La règle que je connais dit que _tout _comme l’adverbe est généralement invariable sauf s’il précède l’adjectif féminin commençant par une consonne ou le h aspiré  soit au singulier soit au pluriel, par exemple :
_Elle est toute contente. _
_Elle sont toutes honteuses. _mais _Elles sont tout étonnées. _

  Mais quoi si dans une situation pareille on a un autre adverbe ? Par exemple :
  L’idée de faire parade d’une science tout fraîchement acquise […]
  ou
  L’idée de faire parade d’une science toute fraîchement acquise […]

  Je présuppose que dans ce cas-ci « tout » est adverbe modifiant un autre adverbe, mais corrigez-moi, s.v.p., si je me trompe.

  Merci d’avance,
  T.


----------



## Flore!

C'est toujours drôle d'apprendre qu'il y a des règles pour des choses qui sont intuitives lorsqu'il s'agit de notre langue maternelle ! 

Bon du coup je ne maîtrise justement absolument pas la règle, mais intuitivement je dirais "tout fraîchement acquises".
_tout_ se rapporte ici à _fraîchement, _pas à _acquises_ donc il n'y a vraiment aucune raison d'accorder _tout_ de quelque manière que ce soit.

Mais hum ce n'est qu'intuitif et je ne pourrai pas te donner la raison grammaticale exacte :-S Attends donc un autre avis !


----------



## paulvial

je ne connais pas la règle dont vous parlez, mais je pense que:
 "elles sont toutes honteuses "  signifie qu'elles sont toutes honteuses (sans exception ) ,
 alors que "elles sont tout étonnées"  signifie qu'elles sont vraiment très étonnées  (mais qu'elles ne le sont peut être pas toutes )
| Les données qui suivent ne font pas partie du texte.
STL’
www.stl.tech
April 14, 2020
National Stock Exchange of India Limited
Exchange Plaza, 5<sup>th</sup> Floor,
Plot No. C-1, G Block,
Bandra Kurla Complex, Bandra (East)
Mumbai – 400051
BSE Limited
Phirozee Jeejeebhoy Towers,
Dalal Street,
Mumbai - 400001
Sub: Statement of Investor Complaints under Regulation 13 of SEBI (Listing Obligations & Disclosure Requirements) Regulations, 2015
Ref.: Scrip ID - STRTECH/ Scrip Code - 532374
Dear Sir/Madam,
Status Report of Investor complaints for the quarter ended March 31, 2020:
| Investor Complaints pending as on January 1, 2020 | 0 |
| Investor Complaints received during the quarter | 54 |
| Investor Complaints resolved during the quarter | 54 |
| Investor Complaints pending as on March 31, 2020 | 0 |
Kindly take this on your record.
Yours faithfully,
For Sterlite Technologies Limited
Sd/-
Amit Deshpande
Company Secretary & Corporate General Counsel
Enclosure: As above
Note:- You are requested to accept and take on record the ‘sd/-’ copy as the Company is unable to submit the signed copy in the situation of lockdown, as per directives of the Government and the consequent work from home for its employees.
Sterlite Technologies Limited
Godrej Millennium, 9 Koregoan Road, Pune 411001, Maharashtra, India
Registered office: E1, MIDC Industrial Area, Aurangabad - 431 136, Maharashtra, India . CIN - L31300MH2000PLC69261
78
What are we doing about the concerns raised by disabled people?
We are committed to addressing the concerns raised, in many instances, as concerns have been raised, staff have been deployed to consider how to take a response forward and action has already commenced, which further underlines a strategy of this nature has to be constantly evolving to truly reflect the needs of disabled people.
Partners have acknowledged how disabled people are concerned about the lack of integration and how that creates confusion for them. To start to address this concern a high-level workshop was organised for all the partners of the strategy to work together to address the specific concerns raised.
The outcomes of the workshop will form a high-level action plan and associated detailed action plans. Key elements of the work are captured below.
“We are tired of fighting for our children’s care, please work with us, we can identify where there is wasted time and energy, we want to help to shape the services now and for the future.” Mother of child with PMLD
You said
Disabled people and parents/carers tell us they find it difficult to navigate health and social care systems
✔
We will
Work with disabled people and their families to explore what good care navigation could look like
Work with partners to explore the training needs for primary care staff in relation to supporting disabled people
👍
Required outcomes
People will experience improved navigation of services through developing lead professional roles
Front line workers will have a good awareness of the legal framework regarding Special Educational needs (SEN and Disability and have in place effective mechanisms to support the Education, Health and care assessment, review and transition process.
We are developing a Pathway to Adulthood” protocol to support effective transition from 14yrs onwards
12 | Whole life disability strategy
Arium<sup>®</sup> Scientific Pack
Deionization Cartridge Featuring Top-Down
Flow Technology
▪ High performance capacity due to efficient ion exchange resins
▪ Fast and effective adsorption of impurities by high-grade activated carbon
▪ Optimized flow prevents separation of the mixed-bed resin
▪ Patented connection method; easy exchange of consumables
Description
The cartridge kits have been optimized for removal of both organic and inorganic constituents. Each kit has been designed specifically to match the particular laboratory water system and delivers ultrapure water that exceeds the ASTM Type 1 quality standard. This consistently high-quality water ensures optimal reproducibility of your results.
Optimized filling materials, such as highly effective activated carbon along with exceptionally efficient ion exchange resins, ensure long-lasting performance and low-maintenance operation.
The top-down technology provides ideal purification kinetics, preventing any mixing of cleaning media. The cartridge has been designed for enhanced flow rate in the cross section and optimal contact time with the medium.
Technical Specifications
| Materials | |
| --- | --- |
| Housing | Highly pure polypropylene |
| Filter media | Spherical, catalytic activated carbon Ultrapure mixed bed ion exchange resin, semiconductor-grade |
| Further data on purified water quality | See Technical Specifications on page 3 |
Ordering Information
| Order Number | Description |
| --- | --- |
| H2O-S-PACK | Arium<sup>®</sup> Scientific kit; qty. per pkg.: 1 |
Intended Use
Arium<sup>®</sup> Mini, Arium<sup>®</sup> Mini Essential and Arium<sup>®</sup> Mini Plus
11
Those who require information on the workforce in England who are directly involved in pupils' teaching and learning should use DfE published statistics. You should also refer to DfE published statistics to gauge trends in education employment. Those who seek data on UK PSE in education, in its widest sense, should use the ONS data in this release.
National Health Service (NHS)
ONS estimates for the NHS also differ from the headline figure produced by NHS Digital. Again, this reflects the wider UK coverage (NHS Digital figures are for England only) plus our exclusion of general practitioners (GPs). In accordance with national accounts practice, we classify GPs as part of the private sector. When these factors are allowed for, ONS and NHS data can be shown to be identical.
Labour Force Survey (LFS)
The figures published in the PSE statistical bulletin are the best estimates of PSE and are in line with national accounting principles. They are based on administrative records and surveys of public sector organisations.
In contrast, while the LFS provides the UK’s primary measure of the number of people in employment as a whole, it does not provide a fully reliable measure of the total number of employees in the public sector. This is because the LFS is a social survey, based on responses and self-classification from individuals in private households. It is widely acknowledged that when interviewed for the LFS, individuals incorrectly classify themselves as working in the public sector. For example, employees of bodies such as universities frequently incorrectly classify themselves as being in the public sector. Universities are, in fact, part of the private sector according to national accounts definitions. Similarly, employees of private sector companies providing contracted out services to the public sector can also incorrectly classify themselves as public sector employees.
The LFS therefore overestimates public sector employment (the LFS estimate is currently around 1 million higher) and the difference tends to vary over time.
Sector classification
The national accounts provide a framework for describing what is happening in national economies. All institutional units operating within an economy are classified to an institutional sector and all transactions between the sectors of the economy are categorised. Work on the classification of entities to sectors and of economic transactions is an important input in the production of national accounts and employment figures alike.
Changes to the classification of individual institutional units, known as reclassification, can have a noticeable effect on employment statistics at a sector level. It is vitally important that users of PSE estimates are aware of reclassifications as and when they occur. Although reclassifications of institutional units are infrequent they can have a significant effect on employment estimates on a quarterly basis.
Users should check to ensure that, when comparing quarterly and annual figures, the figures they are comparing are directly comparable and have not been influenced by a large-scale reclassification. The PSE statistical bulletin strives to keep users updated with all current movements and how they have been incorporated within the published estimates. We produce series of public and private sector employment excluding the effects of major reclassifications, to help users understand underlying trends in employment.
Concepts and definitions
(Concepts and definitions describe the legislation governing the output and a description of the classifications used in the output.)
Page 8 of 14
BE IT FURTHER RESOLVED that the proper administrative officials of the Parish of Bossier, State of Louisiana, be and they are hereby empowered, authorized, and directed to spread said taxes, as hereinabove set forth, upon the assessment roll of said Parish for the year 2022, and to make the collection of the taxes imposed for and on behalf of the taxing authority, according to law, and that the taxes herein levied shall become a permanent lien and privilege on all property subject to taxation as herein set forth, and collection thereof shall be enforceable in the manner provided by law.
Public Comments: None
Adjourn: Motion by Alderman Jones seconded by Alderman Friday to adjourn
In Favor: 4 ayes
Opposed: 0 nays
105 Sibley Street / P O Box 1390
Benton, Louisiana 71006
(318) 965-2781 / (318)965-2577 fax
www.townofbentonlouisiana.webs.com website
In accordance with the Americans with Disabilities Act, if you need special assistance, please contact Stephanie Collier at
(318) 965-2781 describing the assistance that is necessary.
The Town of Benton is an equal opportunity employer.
De même  dans  "L’idée de faire parade d’une science tout fraîchement acquise […]" , "tout " quantifie "fraîchement " pour signifier que la science vient d'être acquise , alors que si l'on disait "la science toute fraîchement acquise ", "toute"  quantifierait la science pour signifier que la science a été acquise entièrement , aussi bien que récemment


----------



## itka

S'il faut absolument choisir, je dis aussi _"tout fraîchement acquises"_, mais franchement, il ne me viendrait pas à l'idée de dire une phrase aussi ampoulée !
Sinon la règle est (relativement) simple :
- si c'est un adjectif, il s'accorde comme tous les adjectifs en genre et en nombre,
- si c'est un adverbe (et qu'on peut donc le remplacer par "totalement", "entièrement") il devrait être invariable et s'écrire "tout", mais devant un adjectif féminin commençant par une consonne, ce serait choquant à l'oreille, aussi on fait un accord "euphonique". 
La question ne se pose pas si l'adjectif commence par une voyelle, puisque dans ce cas, on fait la liaison.
_Elle est toute contente.
Elle est tout émue._
Et puisqu'il n'y a pas d'anomalie à l'oreille, l'adverbe est invariable au masculin :
_Ils sont tout contents.
Ils sont tout émus.

_Il y a longtemps que je n'ai pas détaillé la règle... J'espère n'avoir rien oublié !_
_


----------



## paulvial

Oui Itka , mais n'êtes vous pas d'accord que nous pourrions aussi avoir, en reprenant vos exemples :
elles sont toutes émues  (toutes , sans exception ) 
elles sont tout émues   ( très émues ) 

mais je suis pas certain que nous ayons le même choix  avec:
 "elles son toutes contentes " (toutes,  sans exception) 
elles sont toute (s) ?  contentes  (vraiment , entièrement contente)


----------



## itka

On peut bien entendu avoir "tout" comme adjectif associé à n'importe quel autre adjectif. 
Dans ce cas, il n'y a rien d'inhabituel, il s'accorde comme tous les adjectifs :
_Elles sont toutes émues._ (sans exception)
_Ils sont tous contents_ (sans exception et avec le s prononcé [tus])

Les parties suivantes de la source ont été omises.